Annoying, when after I returned from my holiday I'd gained 3.5 kg back, despite walking the dog each day, though I did also indulge heavily in much-missed British snacks. I regret nothing. Still, the search for a sustainable minimum continues.

Let's finish with a word on economics. A full-price Oculus Quest version 1 cost ~£400. Gym prices in the UK seem to be around £20 per month, so £240 per year. In the Czech Republic things are (surprisingly) more expensive, with £360 yearly being more typical. The Quest 2 is also substantially cheaper at £300. So purely as a replacement gym - if all you want to do is lose weight and don't care about lifting heavy objects - the Quest is competitive.
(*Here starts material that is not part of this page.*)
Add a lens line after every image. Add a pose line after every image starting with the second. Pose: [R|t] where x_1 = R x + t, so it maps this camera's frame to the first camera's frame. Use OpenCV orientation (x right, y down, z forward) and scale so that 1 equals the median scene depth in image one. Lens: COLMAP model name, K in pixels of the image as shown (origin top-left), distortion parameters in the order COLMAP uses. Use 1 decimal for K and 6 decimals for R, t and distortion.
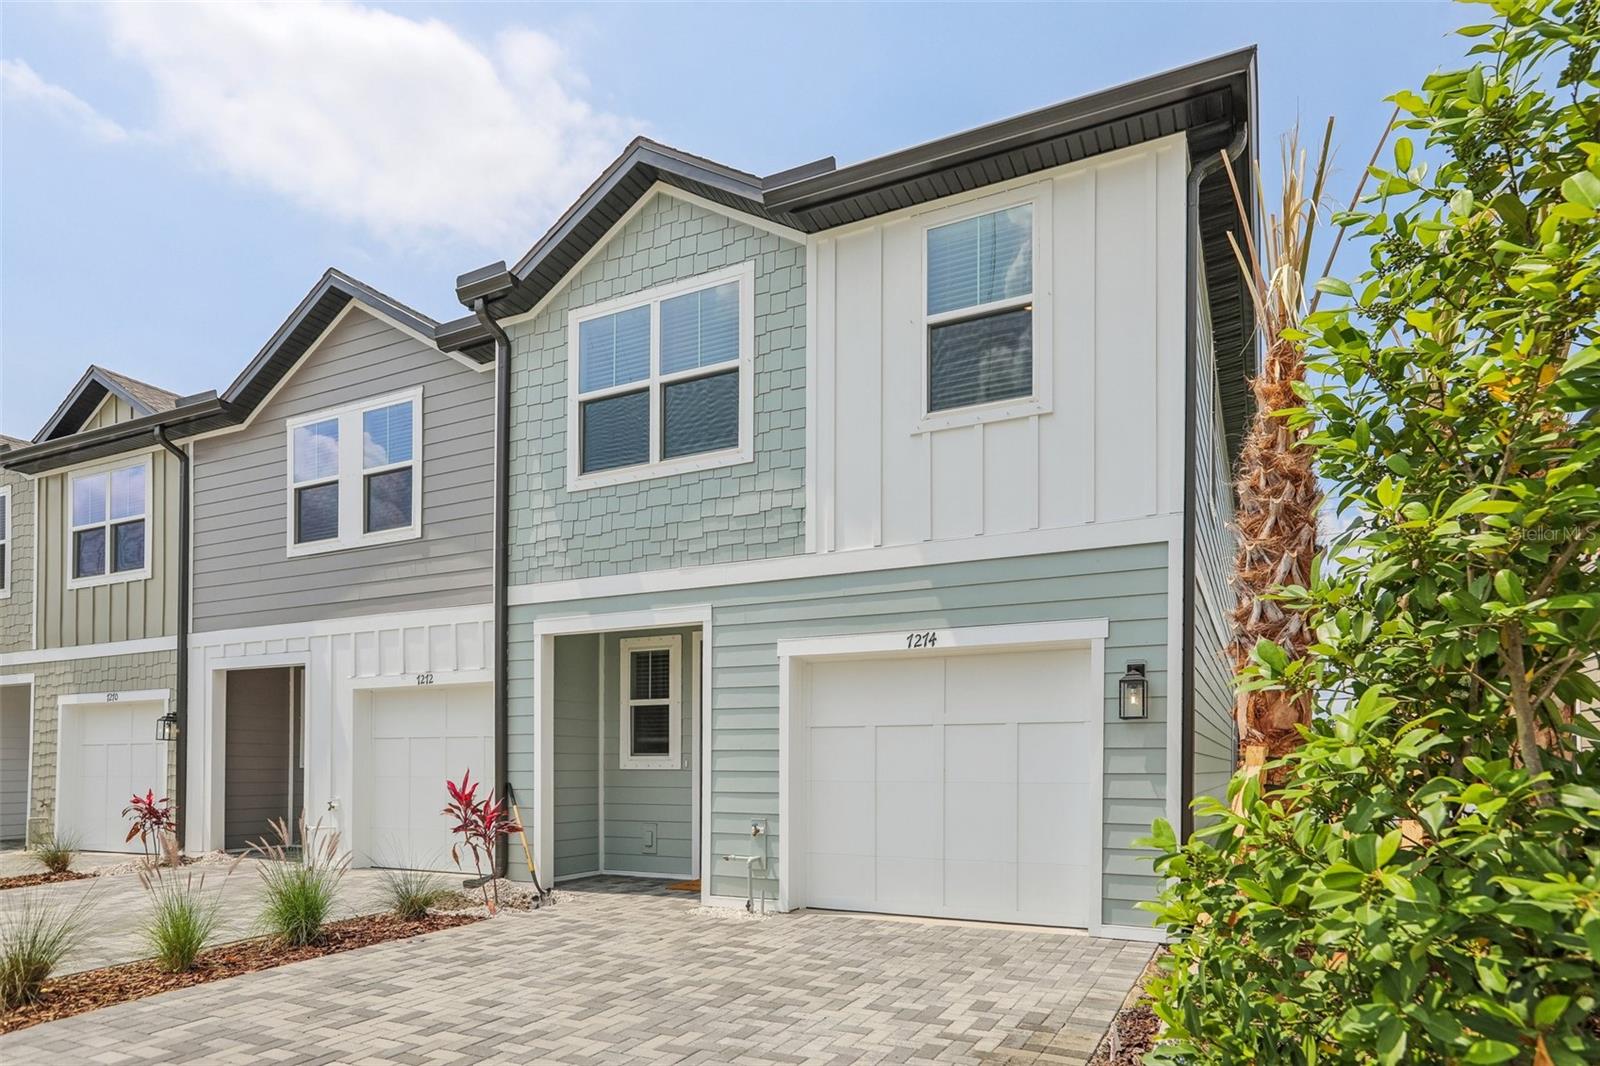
lens RADIAL K [[956.3, 0, 800.0], [0, 956.3, 533.0], [0, 0, 1]] dist [0.001542, -0.000398]
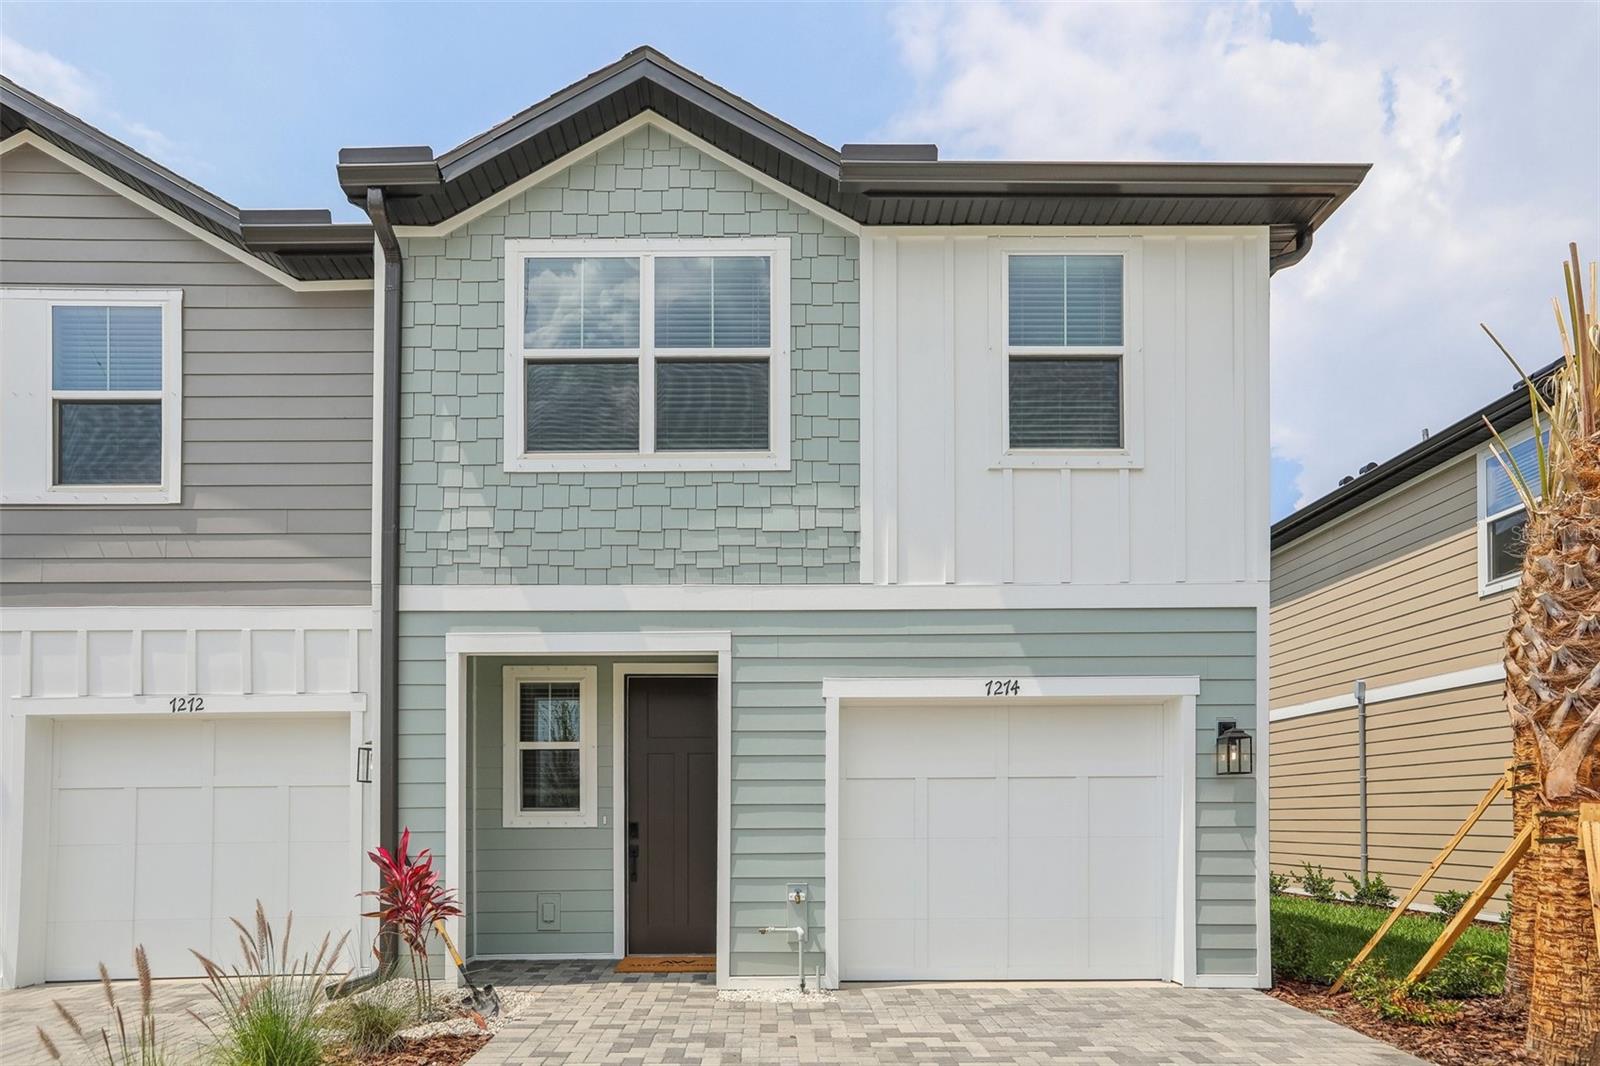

Factor in that you can use it whenever the hell you want, don't have to deal with other human beings, and of course it can do an awful lot more than just exercise games, and it becomes a thoroughly good investment.

My take-home messages :

  • Losing weight is difficult. It's a long, arduous process. If you don't find a method you continuously enjoy, it isn't going to work. For me that's fighting through wave after wave of ninja laser robots. For you it might be making a tastier salad. Go with whatever works.
  • By the same token, efficiency is over-rated. Like the Orion nuclear pulse propulsion drive, waste isn't always important if you've got plenty to throw away. I can sustain battling ninjas indefinitely, and that's more important by far than the fact that guzzling kale smoothies would probably be a lot faster.
  • Do not worry too much about weekly variations. It's the trend that's important, and you're not going to be able to discern that until at least two months in, unless of course you're doing a much better job than I did.
  • You now have a good economic health-based justification for buying that fancy VR headset you've always wanted. You're welcome.